NEW YORK (Reuters) - Credit Suisse Group is getting out of the U.S. equity retail market-making business by the end of the first quarter after failing to gain enough scale to justify continuing, the bank confirmed on Tuesday.
The decision was part of Credit Suisse’s ongoing review of its investment banking business and does not affect the rest of its retail execution services operations, the Swiss bank said in a statement. Credit Suisse also runs Crossfinder, the largest U.S. non-exchange stock-trading platform, or “dark pool.”
“Credit Suisse is constantly assessing how to best create efficiencies for our franchise and our clients. We remain committed to continuing to provide our clients with a top-tier offering,” the bank said.
Retail market makers facilitate trading by using their own capital to buy stock orders from retail brokerages while attempting to profit off of the spread between the bid and offer prices, often earning just pennies at a time, making scale important. Market makers usually pay to access retail orders because executing those orders tends to be more profitable than making markets for professional traders. But if the price of a stock moves in the wrong direction before the market maker can offload it, the profits evaporate.
The payments can be lucrative for retail brokers. TD Ameritrade Holding Corp made $304 million off of them last year.
Regulators have been probing whether retail brokers have been sending their clients’ orders to the market makers willing to pay them the most money, rather than those that will give the best price to the end client. [ID:nL1N0V92T4]
A Credit Suisse spokeswoman said scrutiny around payment for order flow did not influence the bank’s decision.
Competition in market making is fierce. Credit Suisse entered the business in 2011, but never broke into the ranks of the top market-making firms, which include KCG Holdings Inc, Citadel Securities, UBS Group AG, Citigroup Inc, Susquehanna International Group, and Two Sigma Securities.

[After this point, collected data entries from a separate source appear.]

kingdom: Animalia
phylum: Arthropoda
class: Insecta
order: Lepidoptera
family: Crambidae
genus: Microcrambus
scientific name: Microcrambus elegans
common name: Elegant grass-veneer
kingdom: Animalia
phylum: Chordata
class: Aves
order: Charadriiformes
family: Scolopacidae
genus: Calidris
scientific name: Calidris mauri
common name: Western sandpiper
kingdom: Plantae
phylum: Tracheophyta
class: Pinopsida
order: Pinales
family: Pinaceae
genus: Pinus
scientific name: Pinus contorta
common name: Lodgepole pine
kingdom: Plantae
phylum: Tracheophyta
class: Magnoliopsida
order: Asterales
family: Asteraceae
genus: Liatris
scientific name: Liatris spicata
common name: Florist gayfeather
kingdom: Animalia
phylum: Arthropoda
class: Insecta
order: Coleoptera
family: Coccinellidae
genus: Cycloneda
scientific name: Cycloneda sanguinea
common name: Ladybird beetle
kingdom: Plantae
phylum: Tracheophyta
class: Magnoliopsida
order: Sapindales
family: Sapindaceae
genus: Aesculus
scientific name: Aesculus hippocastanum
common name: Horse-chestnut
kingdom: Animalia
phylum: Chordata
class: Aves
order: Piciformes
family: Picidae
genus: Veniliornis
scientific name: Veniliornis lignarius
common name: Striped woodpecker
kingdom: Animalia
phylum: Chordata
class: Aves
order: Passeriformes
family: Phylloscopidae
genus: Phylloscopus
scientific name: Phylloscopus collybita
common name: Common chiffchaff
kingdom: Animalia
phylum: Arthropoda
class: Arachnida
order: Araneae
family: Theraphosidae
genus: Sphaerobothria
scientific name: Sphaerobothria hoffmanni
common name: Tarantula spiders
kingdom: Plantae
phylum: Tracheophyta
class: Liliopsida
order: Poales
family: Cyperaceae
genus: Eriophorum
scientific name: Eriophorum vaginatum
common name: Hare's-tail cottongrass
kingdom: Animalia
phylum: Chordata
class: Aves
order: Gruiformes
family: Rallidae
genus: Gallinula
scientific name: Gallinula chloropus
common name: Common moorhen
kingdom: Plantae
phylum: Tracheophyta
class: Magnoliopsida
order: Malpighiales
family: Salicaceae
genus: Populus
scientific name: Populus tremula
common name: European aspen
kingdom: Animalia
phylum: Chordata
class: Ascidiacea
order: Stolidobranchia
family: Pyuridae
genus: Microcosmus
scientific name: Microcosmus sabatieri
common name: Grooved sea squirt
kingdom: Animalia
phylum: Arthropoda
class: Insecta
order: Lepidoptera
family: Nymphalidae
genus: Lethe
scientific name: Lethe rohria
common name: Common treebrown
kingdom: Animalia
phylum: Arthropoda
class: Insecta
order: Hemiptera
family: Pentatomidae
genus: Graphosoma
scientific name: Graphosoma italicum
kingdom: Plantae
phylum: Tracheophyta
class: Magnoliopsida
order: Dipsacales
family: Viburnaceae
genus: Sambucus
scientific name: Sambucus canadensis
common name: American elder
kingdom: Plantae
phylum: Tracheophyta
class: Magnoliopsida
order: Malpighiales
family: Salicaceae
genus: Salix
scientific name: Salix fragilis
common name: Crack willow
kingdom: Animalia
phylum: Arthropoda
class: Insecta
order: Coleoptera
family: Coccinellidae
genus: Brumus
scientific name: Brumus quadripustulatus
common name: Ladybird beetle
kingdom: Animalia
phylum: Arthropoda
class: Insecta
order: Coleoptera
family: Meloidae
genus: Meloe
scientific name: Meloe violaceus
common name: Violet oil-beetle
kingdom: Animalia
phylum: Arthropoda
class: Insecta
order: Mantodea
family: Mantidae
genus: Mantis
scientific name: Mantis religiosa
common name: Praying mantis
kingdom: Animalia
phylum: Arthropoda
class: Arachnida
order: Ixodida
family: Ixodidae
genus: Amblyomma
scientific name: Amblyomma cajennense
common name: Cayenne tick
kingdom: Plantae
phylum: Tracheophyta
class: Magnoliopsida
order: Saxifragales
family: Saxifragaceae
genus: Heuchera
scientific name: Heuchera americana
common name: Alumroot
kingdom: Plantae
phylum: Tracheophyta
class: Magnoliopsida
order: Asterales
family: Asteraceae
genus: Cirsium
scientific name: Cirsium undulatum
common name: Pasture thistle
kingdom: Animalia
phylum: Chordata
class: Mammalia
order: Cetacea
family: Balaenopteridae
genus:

The five employees in Credit Suisse’s retail market-making division will be redeployed, while the bank’s agency-led unit will act as a middleman for clients, taking their orders and sending them to firms that do make markets.
Although big retail brokerages such as TD Ameritrade, Charles Schwab Corp, and E*Trade Financial Corp did not use Credit Suisse’s market-making services in the fourth quarter of 2014, several smaller firms did send the bank a significant portion of their retail orders, according to regulatory filings.